An iPad with a gigabit connection, continually updated Windows, full Office apps, and Adobe Flash. No, we're not talking about an alternate Apple universe. We're talking about the new OnLive Desktop Plus.
Plus is the latest version of the free OnLive Desktop app, made available last month from the company that specializes in fast streaming of hosted video games. Applying the same technology and data centers, the Palo Alto, Calif.-based OnLive has now released the Plus update.
'Fastest Mobile Flash Player'
For a $4.99 monthly fee, Plus adds one-gigabit-per-second speed, full Flash player capability, priority connectivity access, and Internet Explorer to the free app's features -- Windows 7, Word, Excel, PowerPoint, Adobe Reader for PDFs, and two gigabytes of online storage.
OnLive described Plus in a statement as "the world's fastest browsing experience, if not the fastest consumer browsing experience available on any device." In fact, it pointed out, with Plus the iPad becomes not only completely Flash-compatible, but "the world's fastest mobile Flash player."
OnLive said that the high speed is not dependent on the device's local Internet connectivity.
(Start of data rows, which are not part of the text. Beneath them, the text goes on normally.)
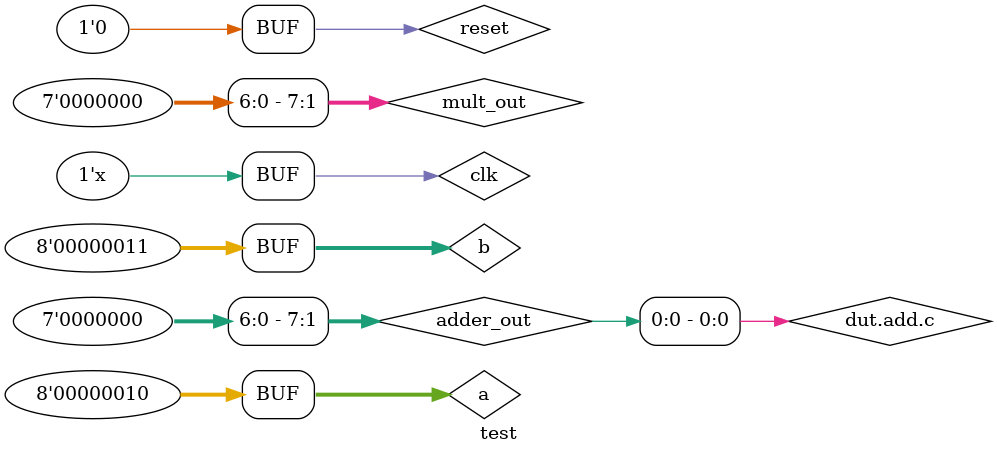
<source format=v>
`timescale 1ns/100ps

module test();

parameter word_size = 8;
parameter fractional_bits = 0;

reg clk,reset;
reg [word_size-1:0] a;
reg [word_size-1:0] b;

wire [word_size-1:0] a_fwd,b_fwd;
wire [word_size-1:0] out;

MAC_fp #(
.word_size(word_size),
.fractional_bits(fractional_bits)
) dut(
	.a(a),
	.b(b),
	.a_fwd(a_fwd),
	.b_fwd(b_fwd),
	.out(out),
	.clk(clk),
	.clear(reset)
);

wire [word_size-1:0] adder_out = dut.add.c;
wire [word_size-1:0] mult_out = dut.mult.q_result;

initial begin
	$display ("time \t a\t b\t out\t a_fwd\t b_fwd\t reset");
	$monitor ("%g\t %d\t%d\t%d\t%d\t%d\t%d",$time, a, b, out, a_fwd, b_fwd, reset);
	
	clk = 1'b0;
	reset = 1'b1;
	#2; reset = 1'b0;
	
	a = 1; b = 1;
	#2;
	a = 0; b = 1;
	#2;
	a = 3; b = 4;
	#2;
	a = 7; b = 16;
	#2;
	
	reset = 1'b1;
	#10; reset = 1'b0;
	
	a = 5; b = 2;
	#2;
	a = 2; b = 3; 
	#5;
end

always #1 clk = ~clk;

endmodule 
</source>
But the New York Times' David Pogue has noted that "3G connections and feeble hotel Wi-Fi hot spots are too slow to be satisfying" with Desktop Plus, and that a two-megabit connection, such as over LTE MiFi, works best.
The free Desktop App soon will be available for Android devices, Windows and Mac PCs, and even TV monitors through settop boxes. When the OnLive Desktop is available for other platforms, users can access their own desktop from any device, at any resolution.
An OnLive Desktop Pro is planned, with a $9.99/month fee. It will have the same features as Plus, as well as 50GB of cloud storage and the ability to customize the Desktop with any PC apps.
An OnLive Enterprise version is also under development, with the ability for IT departments to manage OnLive desktops, as well as the ability for custom integration by independent software vendors. Pro and Enterprise will also offer desktop sharing with voice chat for small groups or thousands of concurrent users.
To describe the available speed, OnLive said that a 50 megabyte file from, say, Dropbox, or a 15 megabyte attachment from Web e-mail such as Gmail or Yahoo, can download in less than a second. Web browsing data usage is also reduced, the company said, because only the top layer of a currently-viewed Web site is sent, resulting in a data usage reduction by a factor of 10 or more.
Laura DiDio, an analyst with Information Technology Intelligence Corp., said that "there are still some kinks to be worked out" with OnLive's Desktops in terms of ease of use, and that the touch interaction -- currently utilizing Windows 7's Touch Pack add-on -- will likely be better once it is integrated with the coming touch-optimized Windows 8.
But, DiDio said, OnLive is pointing to a direction of very high speed connectivity and full productivity apps for tablets.
"If you're a road warrior, or a doctor, and trying to edit something" on a tablet while standing or in a car, she noted, Desktop Plus or something like it "might be just what you need."